** Dataset **
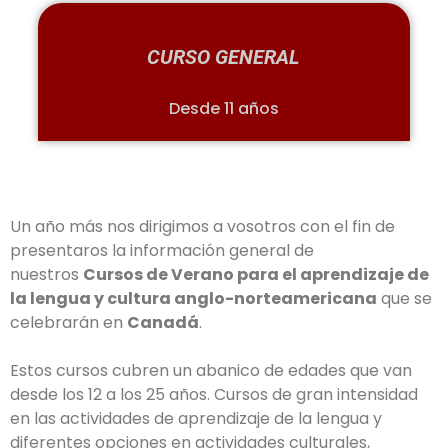
CURSO GENERAL
Desde 11 años
Un año más nos dirigimos a vosotros con el fin de
presentaros la información general de
nuestros
Cursos de Verano para el aprendizaje de
la lengua y cultura anglo-norteamericana
que se
celebrarán en
Canadá
.
Estos cursos cubren un abanico de edades que van
desde los 12 a los 25 años. Cursos de gran intensidad
en las actividades de aprendizaje de la lengua y
diferentes opciones en actividades culturales,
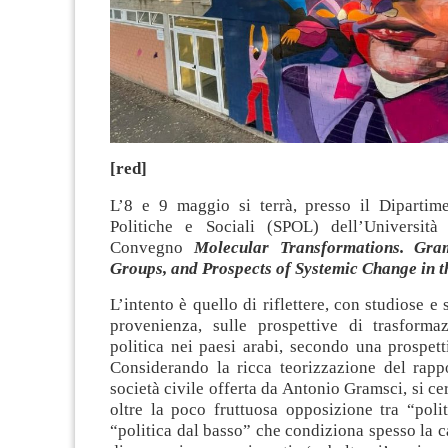
[red]
L’8 e 9 maggio si terrà, presso il Dipartim
Politiche e Sociali (SPOL) dell’Università 
Convegno
Molecular Transformations. Gram
Groups, and Prospects of Systemic Change in 
L’intento è quello di riflettere, con studiose e 
provenienza, sulle prospettive di trasforma
politica nei paesi arabi, secondo una prospet
Considerando la ricca teorizzazione del rappo
società civile offerta da Antonio Gramsci, si ce
oltre la poco fruttuosa opposizione tra “polit
“politica dal basso” che condiziona spesso la c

** Prompt **
When a line holds the string "politica", pull it out of the listing.

** Task response **
politica nei paesi arabi, secondo una prospet
“politica dal basso” che condiziona spesso la c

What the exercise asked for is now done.